Sezione del documento:
Per farlo, quindi, chiede aiuto ad un professionista di labirinti, affinché lo possa liberare immediatamente.
Il professionista accorre e anche lui vorrebbe farlo uscire prima possibile, ma sa benissimo che necessita di tempo e soprattutto, essendo all'esterno del labirinto, non potrà aiutarlo con le sue risorse, ma con quelle dell'uomo intrappolato.
Il professionista condivide questa idea con lui/lei, rimanendo presente e accogliendo il suo grido con ascolto autentico.
Iniziano insieme a vedere il labirinto da un'altra prospettiva, come qualcosa che accade agli umani in cammino e che non dipende esclusivamente da essi.
...E mentre iniziano a cercare la strada per uscire, con risorse dell'uomo/donna, il labirinto comincia a trasformarsi in ciò che è, un tempo e uno spazio in cui esserci, anche se doloroso, e da cui "non dover uscire immediatamente" ma da "attraversare", come tutti i vissuti.

Voci riportate:
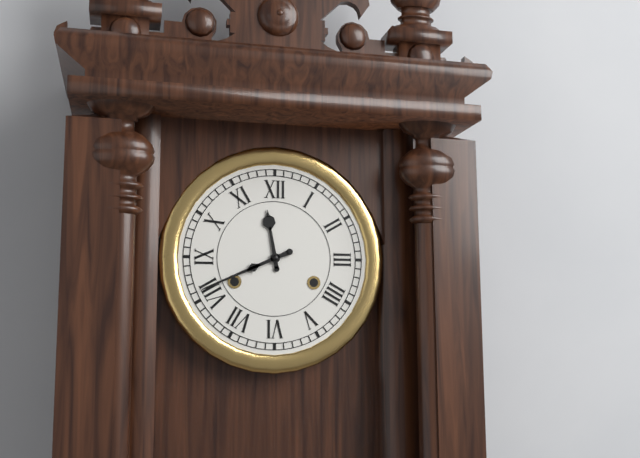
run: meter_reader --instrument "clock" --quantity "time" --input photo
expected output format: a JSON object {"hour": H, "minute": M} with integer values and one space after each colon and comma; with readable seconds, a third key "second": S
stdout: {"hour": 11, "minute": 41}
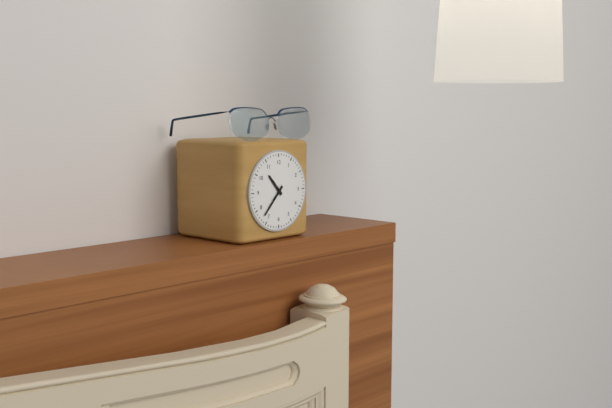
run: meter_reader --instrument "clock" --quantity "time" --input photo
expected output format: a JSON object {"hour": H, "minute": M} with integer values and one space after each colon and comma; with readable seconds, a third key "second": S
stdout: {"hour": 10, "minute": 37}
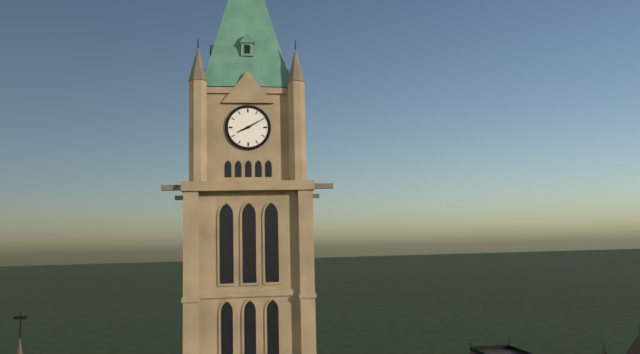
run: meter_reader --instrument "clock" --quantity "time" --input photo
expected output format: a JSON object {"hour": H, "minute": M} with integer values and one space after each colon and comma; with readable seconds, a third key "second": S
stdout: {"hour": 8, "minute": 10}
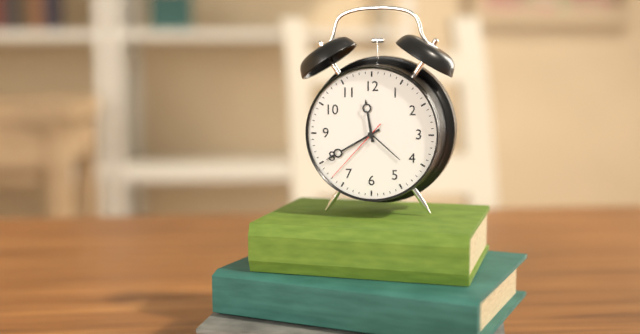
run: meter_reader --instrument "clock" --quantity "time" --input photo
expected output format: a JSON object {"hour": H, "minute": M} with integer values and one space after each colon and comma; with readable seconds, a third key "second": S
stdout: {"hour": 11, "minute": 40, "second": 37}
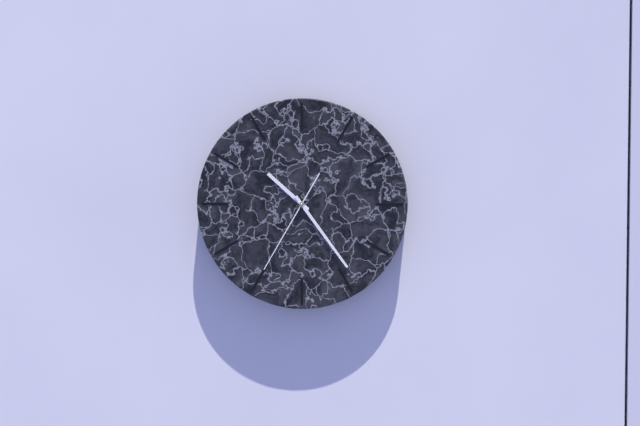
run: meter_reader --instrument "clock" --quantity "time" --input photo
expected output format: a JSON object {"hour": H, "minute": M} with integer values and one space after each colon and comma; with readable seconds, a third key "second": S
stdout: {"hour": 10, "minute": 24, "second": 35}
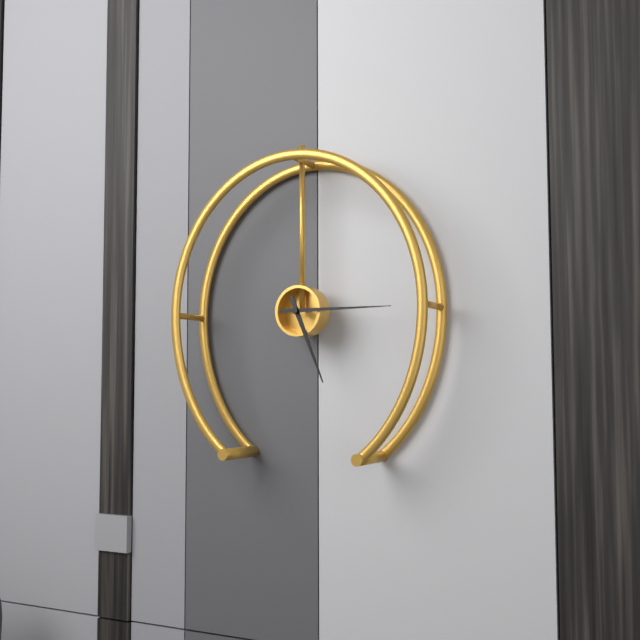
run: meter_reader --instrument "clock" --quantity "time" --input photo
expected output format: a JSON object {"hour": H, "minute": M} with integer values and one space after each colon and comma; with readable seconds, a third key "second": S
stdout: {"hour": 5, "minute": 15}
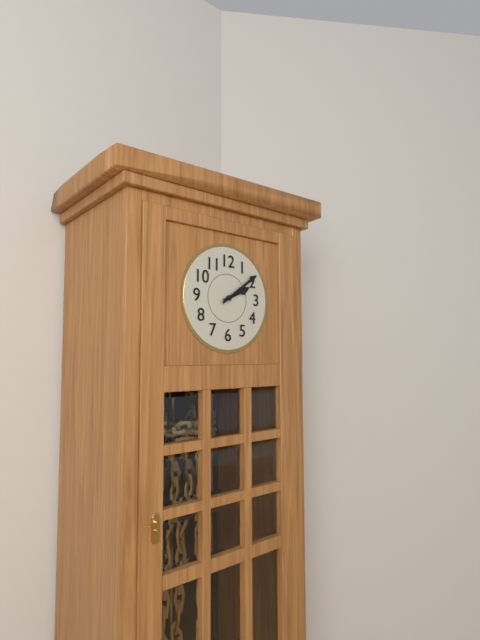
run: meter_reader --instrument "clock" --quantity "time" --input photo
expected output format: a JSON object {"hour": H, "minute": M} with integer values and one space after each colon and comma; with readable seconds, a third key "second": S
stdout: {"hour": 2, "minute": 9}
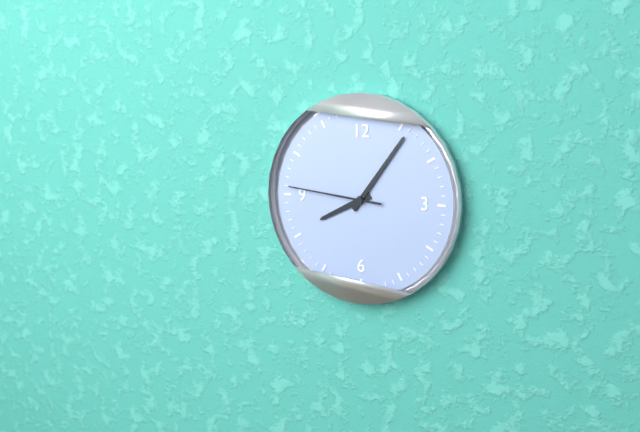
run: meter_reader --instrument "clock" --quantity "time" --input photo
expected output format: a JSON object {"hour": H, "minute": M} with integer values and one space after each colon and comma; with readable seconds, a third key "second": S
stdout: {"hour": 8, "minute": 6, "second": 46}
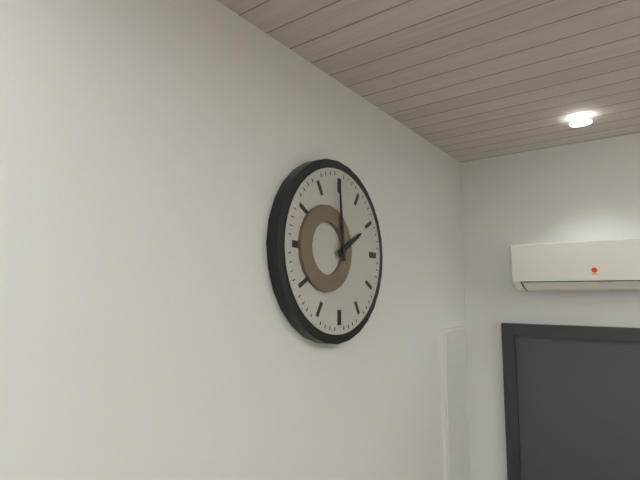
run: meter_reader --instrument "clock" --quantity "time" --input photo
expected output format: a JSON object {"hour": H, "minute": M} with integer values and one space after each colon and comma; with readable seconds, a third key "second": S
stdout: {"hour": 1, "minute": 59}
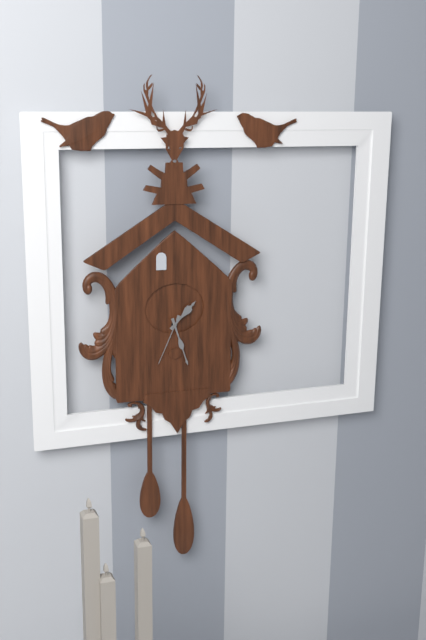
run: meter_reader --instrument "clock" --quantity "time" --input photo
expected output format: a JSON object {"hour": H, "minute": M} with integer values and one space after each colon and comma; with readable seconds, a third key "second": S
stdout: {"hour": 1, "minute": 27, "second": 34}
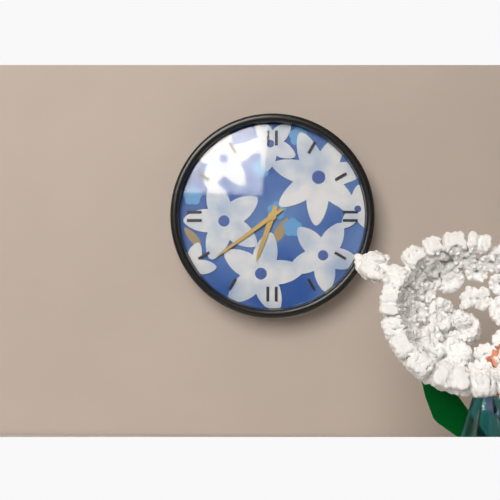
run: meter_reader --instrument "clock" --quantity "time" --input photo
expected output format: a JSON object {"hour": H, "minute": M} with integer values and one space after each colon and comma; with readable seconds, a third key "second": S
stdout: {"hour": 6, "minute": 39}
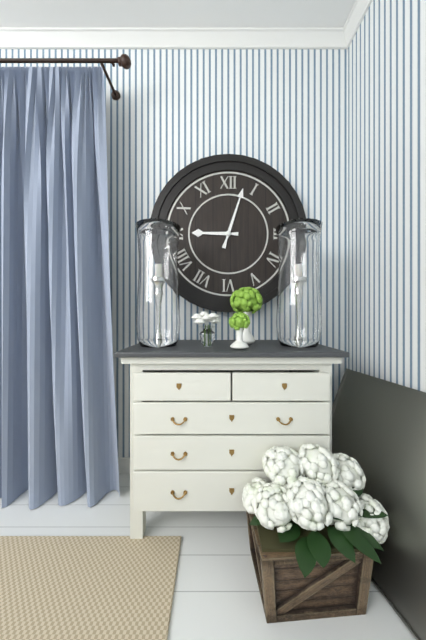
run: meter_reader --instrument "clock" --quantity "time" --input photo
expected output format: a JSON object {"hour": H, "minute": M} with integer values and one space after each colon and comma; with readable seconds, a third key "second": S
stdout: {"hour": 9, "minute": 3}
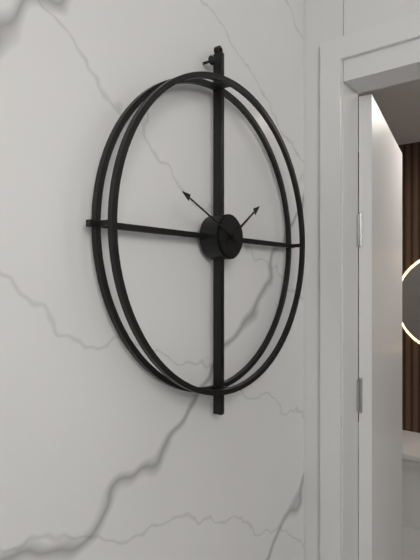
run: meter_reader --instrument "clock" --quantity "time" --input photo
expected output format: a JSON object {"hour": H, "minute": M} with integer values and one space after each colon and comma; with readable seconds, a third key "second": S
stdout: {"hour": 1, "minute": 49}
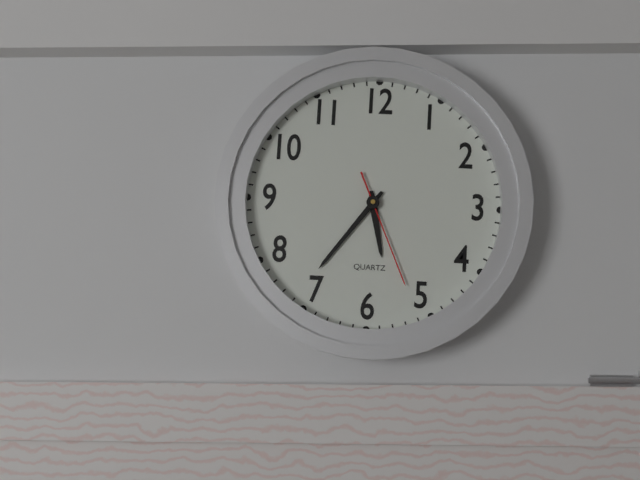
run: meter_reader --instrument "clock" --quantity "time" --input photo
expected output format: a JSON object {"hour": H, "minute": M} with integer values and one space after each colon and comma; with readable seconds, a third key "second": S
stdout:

Requisiti:
Nel brano sul labirinto, con quali risorse il professionista potrà aiutare la persona intrappolata? Le voci qui non servono a nulla.

Soluzione:
Con le risorse dell'uomo intrappolato, non con le proprie.